3. If someone chooses to die, don’t you think they should be allowed to do it?  If they decide to quit, shouldn’t there be some long term consequence to that decision?  After watching his family scramble to find his ass, you think there would be some retribution.  PAYBACK.  Something.

As a child, if we said “I QUIT” because we got frustrated we were no longer allowed to play.  I apply the same rule to MY kids.  There are no take-backs for throwing a fit.  What is the ethical equivalent for attempted suicide?

5. I don’t think I’m a very gracious person when it comes to quitting.  “LAURVICKS DON’T QUIT” has been so deeply ingrained in my head that I honestly do not comprehend.  DOES NOT COMPUTE.  I have hit a mental wall, which is equally interesting and frustrating.  I will be thinking about my aversion to and foundational conviction against quitting for a long, long time.

6. “Thinking about suicide” and “attempting suicide” are somewhat related, but not even close to the same thing.  Between the ages of 7 and 33 I thought about dying at least twice a day, EVERY DAY.  I thought about how and where and why and who would find me and who would care.  I thought about who I would leave behind.  I thought about dying often, but never one time did those thoughts switch gears from idle to action.

THINKING IS NOT THE SAME AS DOING.

If you have ever entertained the thought of death, it does not mean you are suicidal.  It does not mean you’re NOT, either.  If even for a second your thoughts switch from “thinking” to “doing,” STOP DOING.  Stop thinking.  Get help.  Do not wait, do not think you’re too smart or strong for help, do not assume the impulse will go away on its own. Reach out and call out and ASK SOMEONE TO HELP YOU.

Support is a huge, huge deal.  You need it.  *I* need it.  WE NEED IT.  Ask for it.  DEMAND IT.

7. Someday, hopefully a very, very long time from now. I am going to die and leave my kids behind to fend for themselves.

UUUUUUUUUUUUUUUUUUUUUUUUUUUUUUUUUUUUUUUUUUUUUUUUGH.

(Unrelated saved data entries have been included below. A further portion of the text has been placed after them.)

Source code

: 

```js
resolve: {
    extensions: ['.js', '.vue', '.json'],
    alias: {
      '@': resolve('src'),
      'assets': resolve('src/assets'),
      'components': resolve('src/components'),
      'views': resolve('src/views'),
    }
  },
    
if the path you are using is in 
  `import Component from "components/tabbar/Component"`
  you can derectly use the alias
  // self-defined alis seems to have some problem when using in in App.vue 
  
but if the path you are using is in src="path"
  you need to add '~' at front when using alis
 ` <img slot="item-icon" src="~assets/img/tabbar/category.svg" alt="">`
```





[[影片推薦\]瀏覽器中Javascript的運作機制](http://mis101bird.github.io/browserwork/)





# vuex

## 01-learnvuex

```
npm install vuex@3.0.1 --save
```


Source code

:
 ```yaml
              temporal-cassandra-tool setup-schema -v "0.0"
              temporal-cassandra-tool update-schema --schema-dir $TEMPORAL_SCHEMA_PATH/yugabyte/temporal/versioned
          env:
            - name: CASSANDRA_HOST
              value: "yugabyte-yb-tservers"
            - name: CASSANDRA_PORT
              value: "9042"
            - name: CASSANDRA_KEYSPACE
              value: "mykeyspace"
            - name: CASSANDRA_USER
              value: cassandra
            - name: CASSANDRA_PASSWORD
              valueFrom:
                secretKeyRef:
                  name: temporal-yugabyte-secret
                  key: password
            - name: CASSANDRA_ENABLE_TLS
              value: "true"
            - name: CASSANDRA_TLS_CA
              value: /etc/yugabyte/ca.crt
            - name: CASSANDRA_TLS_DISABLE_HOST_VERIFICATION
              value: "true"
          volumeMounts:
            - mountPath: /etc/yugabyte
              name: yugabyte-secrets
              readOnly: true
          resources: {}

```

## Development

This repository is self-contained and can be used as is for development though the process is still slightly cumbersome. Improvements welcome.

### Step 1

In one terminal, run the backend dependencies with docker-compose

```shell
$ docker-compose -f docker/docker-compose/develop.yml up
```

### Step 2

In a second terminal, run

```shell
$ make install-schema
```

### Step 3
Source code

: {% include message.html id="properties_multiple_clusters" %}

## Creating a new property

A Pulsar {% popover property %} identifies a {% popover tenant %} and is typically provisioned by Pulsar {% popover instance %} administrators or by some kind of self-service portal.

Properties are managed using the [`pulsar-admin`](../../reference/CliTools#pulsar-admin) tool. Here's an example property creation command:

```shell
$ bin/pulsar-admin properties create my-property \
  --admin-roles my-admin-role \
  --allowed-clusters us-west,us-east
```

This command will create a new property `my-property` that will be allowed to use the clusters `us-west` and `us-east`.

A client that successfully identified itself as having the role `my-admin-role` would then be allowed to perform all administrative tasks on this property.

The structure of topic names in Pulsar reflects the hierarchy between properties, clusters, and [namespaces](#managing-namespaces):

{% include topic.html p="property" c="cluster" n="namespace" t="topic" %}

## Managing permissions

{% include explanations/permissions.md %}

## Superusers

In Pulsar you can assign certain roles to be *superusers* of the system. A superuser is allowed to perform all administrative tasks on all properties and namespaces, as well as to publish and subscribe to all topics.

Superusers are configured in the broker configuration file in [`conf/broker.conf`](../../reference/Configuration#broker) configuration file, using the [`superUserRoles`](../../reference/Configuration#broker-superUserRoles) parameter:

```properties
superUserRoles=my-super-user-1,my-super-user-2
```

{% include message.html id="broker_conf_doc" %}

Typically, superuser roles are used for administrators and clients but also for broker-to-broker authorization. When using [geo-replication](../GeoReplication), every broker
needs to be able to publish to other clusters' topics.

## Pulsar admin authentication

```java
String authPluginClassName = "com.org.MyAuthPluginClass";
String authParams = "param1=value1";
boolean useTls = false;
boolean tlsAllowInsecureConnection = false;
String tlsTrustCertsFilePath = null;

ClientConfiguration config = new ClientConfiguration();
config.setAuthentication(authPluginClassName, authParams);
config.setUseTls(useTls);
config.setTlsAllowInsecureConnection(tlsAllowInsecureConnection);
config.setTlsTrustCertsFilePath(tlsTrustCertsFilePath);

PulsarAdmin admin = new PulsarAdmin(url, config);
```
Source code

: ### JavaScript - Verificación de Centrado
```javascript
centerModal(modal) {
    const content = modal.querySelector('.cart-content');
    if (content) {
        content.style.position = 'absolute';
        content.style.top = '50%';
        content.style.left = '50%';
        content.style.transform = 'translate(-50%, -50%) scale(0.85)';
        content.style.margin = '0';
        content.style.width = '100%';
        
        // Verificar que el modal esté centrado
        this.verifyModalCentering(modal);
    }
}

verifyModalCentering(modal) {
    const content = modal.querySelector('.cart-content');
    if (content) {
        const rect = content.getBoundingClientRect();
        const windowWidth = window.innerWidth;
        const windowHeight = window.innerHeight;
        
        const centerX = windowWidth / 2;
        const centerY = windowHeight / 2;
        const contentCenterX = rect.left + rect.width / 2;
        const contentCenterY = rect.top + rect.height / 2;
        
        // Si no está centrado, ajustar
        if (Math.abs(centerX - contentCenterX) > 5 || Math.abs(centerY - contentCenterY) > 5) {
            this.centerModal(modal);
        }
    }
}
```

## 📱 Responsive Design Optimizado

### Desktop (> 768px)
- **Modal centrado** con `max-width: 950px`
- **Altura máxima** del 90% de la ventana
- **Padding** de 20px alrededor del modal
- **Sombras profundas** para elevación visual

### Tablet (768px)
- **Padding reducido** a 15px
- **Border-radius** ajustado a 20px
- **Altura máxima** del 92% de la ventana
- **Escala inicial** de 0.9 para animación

The time between then and now is unwritten and unknown; it could be two days, it could be sixty years.Is it worth the risk to waste even one minute?

I have so much to teach them and so much to learn from them, it is not worth all the money or objects or possessions in the world to waste one second of time.  DO NOT WASTE TIME.  Death is coming for us all sooner than we’d like, do not waste the breaths or days on things that do not matter.

Just…   just live.  LIVE HARD.  Go hard.  KEEP GOING.  Just keep going and keep swimming and keep trying, because this is the only thing we know for sure.  This right here, this RIGHT NOW is all we have.

Don’t waste it.

8. No matter how shitty your life, no matter how dark or empty or sad or disordered your ANYTHING, not one single circumstance trumps The Power of Choice.  NOT ONE.  No predisposition to alcoholism can make me take a drink, I have to choose to do that.  No predisposition to heart disease can decide for me how well I eat or how much I exercise to prevent heart issues, I have to make myself get to the gym and eat clean food.  No predisposition to violent behavior because I lived a childhood full of abuse can decide for me how I treat my kids.  My childhood is not hitting my kids, I would be.  Alcoholic relatives do not get me drunk, I do.  Mental illness does not kill me, I do that.

We are the masters, authors, captains, and owners of our own lives.  Nothing else can own us unless we let it.  

Want something better?  CHOOSE.  DECIDE.  It will be hard.  You will hurt.  It will be a long journey, but you absolutely have the power to change your path.  I’ve done it twice.  It sucked both times, but everything I have ever dreamed of is on this side of fear and pain.

PUSH THROUGH.

This last month has changed me.  I am harder.  I am tougher.  I write this now with a niggling thought that “maybe this is the kind of shit you shouldn’t be putting in a blog,” but it is REAL.  It is raw and real and NOW, and I am better because I have put it out of my head and into words.

Also and mostly, if I can write this down it means I’m alive.  I’ve overcome.

I’ve won, and I live to fight again tomorrow.

Just keep going, you guys.  JUST KEEP GOING.  Do not stop.

Death can have my life when he pries it from my cold, dead fingers, and even then he’ll have to catch me first.

Praying that it is the same for you, too.